Мать его была благочестивой буддисткой. Вероятно, поэтому после смерти своего мужа она с десятилетним Итиро вернулась на родину из Перу, куда семья в свое время эмигрировала.
— Тот, кто в своей прошлой жизни содеял зло, рождается вторично в образе лошади или быка, — наставляла мать сынишку. — Хозяева бьют их, а когда они старятся и не могут работать, отводят на живодерню. Иной злодей, правда, рождается вторично в обличье человека, но тогда его жизнь на этой земле складывается так, что с ним обращаются сурово и жестоко, как с рабочим скотом.
Переживания последних дней лишили Кавамото сна; ворочаясь на своем рваном «футоне» (матраце), он спрашивал себя:
— Чем же провинилось такое великое множество людей, перенесших неописуемые страдания в сожженной Хиросиме? Не может быть, чтобы все они были неисправимыми грешниками в прошлой жизни… Но почему тогда столько людей погибли ужаснейшей смертью от «пикадона»?
Много лет спустя, рассказывая о том, как он усомнился в религии матери, Кавамото говорил мне:
— Человек из другого мира, такой, как вы, будет, вероятно, смеяться над этим религиозным бредом. Но меня мои сомнения потрясли. Я ведь не знал никакой другой веры. И тут мне в голову пришла страшная мысль: если все, во что я верю, обман, значит, на свете вообще не существует божественной силы.
Вскоре после заключения перемирия объятый душевной тревогой юноша отправился в соседнее местечко Окоугайта, где в последние недели войны он проходил ускоренное военное обучение. Кавамото надеялся, что начальник училища поможет ему разобраться во всем.
— Начальник встретил меня приветливо, и мы поговорили с ним о самых разных вещах, — рассказывает Кавамото. — В конце концов он посоветовал мне два раза в день переписывать «императорский эдикт о воспитании». «Это, — сказал он, — придаст тебе уверенность и бодрость». Я так и поступил. Но через месяц я бросил переписку, так как стал замечать, что она мне не помогает.
Сам того не сознавая, Кавамото уже в то время вступил на новый путь. Два совершенно незнакомых человека помогли ему своим примером. Во время одной из поездок в Хиросиму вместе с товарищами из Сака Итиро увидел девушку, трогательно ухаживавшую за безнадежно больным. Через некоторое время он встретил полицейского, с необычайным терпением кормившего размоченным хлебом ребенка, мать которого свалилась на обочине дороги. Кавамото казалось, что среди дикого, бессмысленного хаоса по-настоящему имело смысл только то, что делали эти двое.

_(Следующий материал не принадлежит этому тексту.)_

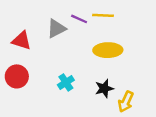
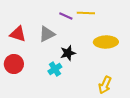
gray triangle: (56, 29) -> (47, 34), moved
yellow ellipse: (108, 50) -> (106, 42), moved
black star: (104, 88) -> (68, 53), moved

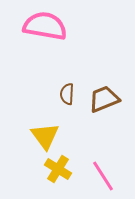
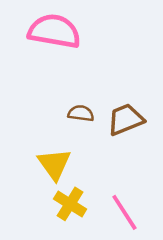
brown semicircle: (67, 94) -> (81, 113), turned 95

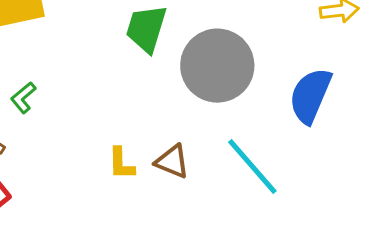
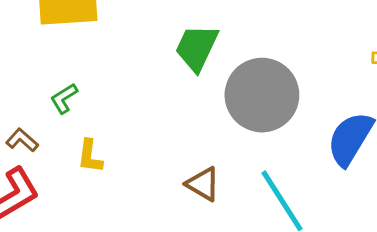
yellow L-shape: (121, 164) -> (90, 156), moved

«Чем больше я размышлял о своих переживаниях, — пишет он, — тем явственнее слышал внутренний голос, внушавший мне: самое важное в жизни — помогать всем попавшим в беду, всем страждущим».
Шли дни, и Кавамото, чтобы забыть умирающего, которому он так и не подал руку помощи, ухаживал за всеми смертельно раненными людьми, размещенными в Сака — в школе и в детском саду.
О своей работе в тот период он рассказывает:
— Однажды я принес совершенно искалеченного человека во временный госпиталь, до которого было несколько километров пути. В госпитале было всего два-три санитара-добровольца, и работали мы нередко всю ночь при свечах. Вначале мы мыли руки где придется, но потом, когда пронесся слух, что бомба была отравлена, мы стали спускаться к морю и смывать гной соленой водой с песком, до тех пор пока от нас переставало пахнуть больницей. Нет, мы не хотели погибнуть той страшной смертью, какой гибли все эти несчастные. Мы хотели жить.
4Целыми сутками Кавамото не спал и питался впроголодь. Он страшно исхудал и вскоре уже не мог работать, как прежде. Он до того ослабел, что все валилось у него из рук. Однажды он придавил себе ногу тяжелой электрической батареей подводной лодки, которую нужно было переправить из военно-морского склада на электростанцию. Несколько дней ему пришлось пролежать в постели. У товарищей по работе деятельность Кавамото в качестве санитара, ухаживавшего за больными и умирающими, эвакуированными в Сака, не вызывала никакого сочувствия. Они ругали его и осыпали насмешками:
— Заморыш! Недотепа! Урод! Тряпка несчастная! Отпусти! Лучше я сделаю сам. Противно смотреть, как ты берешься за дело.
Некоторое время Итиро молча сносил насмешки. Он по возможности избегал всякого общения с другими рабочими. Даже в баню шел крадучись, последним, когда свет был уже потушен, а вода почти совсем остывала: Итиро не хотел, чтобы товарищи увидели его исхудалое тело, покрытое со времени «пикадона» сыпью. Он чувствовал себя больным, безобразным, несчастным, презираемым всеми, одиноким: ведь на свете не было ни единого человека, с кем бы он мог поговорить по душам.